How are linear representations learned? Exact solutions to the dynamics of abstraction
The paper introduces a dynamical theory of "abstraction," analyzing how linear concept representations emerge during training rather than just existing post-training. Exact solutions for linear networks reveal that final abstraction is determined by joint data/target geometry, improves with depth, and is capped by initialization scale. A universal "attenuation law" is proven for nonlinear networks (ReLU and erf), showing that activations weaken abstraction compared to preactivations. Empirical v
Analysis
TL;DR
- The paper introduces a dynamical theory of "abstraction," analyzing how linear concept representations emerge during training rather than just existing post-training.
- Exact solutions for linear networks reveal that final abstraction is determined by joint data/target geometry, improves with depth, and is capped by initialization scale.
- A universal "attenuation law" is proven for nonlinear networks (ReLU and erf), showing that activations weaken abstraction compared to preactivations.
- Empirical validation on open models (DINOv3, Gemma 4) confirms the attenuation law, and the theory is applied to enhance linear probe generalization in LLMs.
Why It Matters
This research bridges a critical gap in mechanistic interpretability by explaining the process of feature learning, providing theoretical grounding for why linear probes work and where they fail. For practitioners, understanding the attenuation law and initialization effects offers actionable levers to improve model interpretability and control mechanisms without retraining entire models.
Technical Details
- Linear Network Analysis: Derives exact analytical solutions for the full trajectory of abstraction in minimal linear networks, identifying three governing principles: joint geometry dependence, depth benefit, and initialization scaling limits.
- Nonlinear Extension: Compares erf and ReLU networks, finding that erf networks closely approximate linear theory, whereas ReLU networks rely more heavily on input geometry than target geometry.

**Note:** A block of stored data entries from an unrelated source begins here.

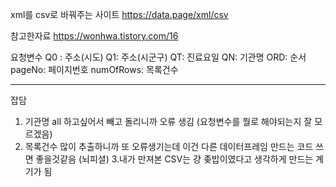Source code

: xml를 csv로 바꿔주는 사이트 
https://data.page/xml/csv 

참고한자료 
https://wonhwa.tistory.com/16

요청변수 
Q0 : 주소(시도)
Q1: 주소(시군구)
QT: 진료요일 
QN: 기관명
ORD: 순서
pageNo: 페이지번호
numOfRows: 목록건수


-----------------
잡담 
1. 기관명 all 하고싶어서 빼고 돌리니까 오류 생김 (요청변수를 뭘로 해야되는지 잘 모르겠음) 
2. 목록건수 많이 추출하니까 또 오류생기는데 이건 다른 데이터프레임 만드는 코드 쓰면 좋을것같음 
  (뇌피셜) 
3.내가 만져본 CSV는 걍 좆밥이였다고 생각하게 만드는 계기가 됨 
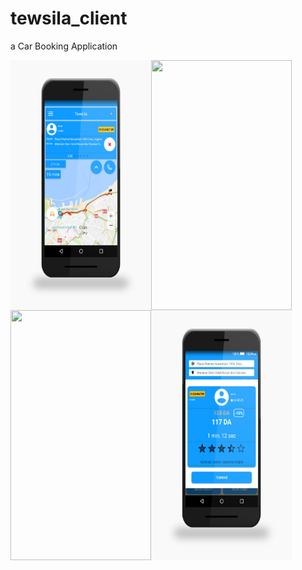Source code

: # tewsila_client

a Car Booking Application

<img align="left" width="225" height="400" src="screen1.png" />
<img align="left" width="225" height="400" src="screen2.png" />
<img align="left" width="225" height="400" src="screen3.png" />
<img align="left" width="225" height="400" src="screen4.jpg" />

- Attenuation Law: Proves that both ReLU and erf nonlinearities systematically weaken the alignment of concept directions in hidden activations relative to preactivations.
- Empirical Validation: Demonstrates the attenuation law using representations from DINOv3 and Gemma 4, and shows practical application by improving linear probe generalization performance in Large Language Models.
Industry Insight
- Probe Design: Practitioners should account for the attenuation law when designing interpretability pipelines; relying solely on hidden layer activations may underestimate concept strength compared to preactivations or output layers.
- Initialization Sensitivity: Since initialization scale controls maximum abstraction, careful tuning of weight initialization strategies could be used to optimize the emergence of interpretable features during training.
- Interpretability Robustness: The finding that ReLU networks depend more on input geometry suggests that interpretability methods may need to be adapted differently for ReLU-based architectures versus other nonlinearities to maintain accuracy.
Disclaimer: The above content is generated by AI and is for reference only.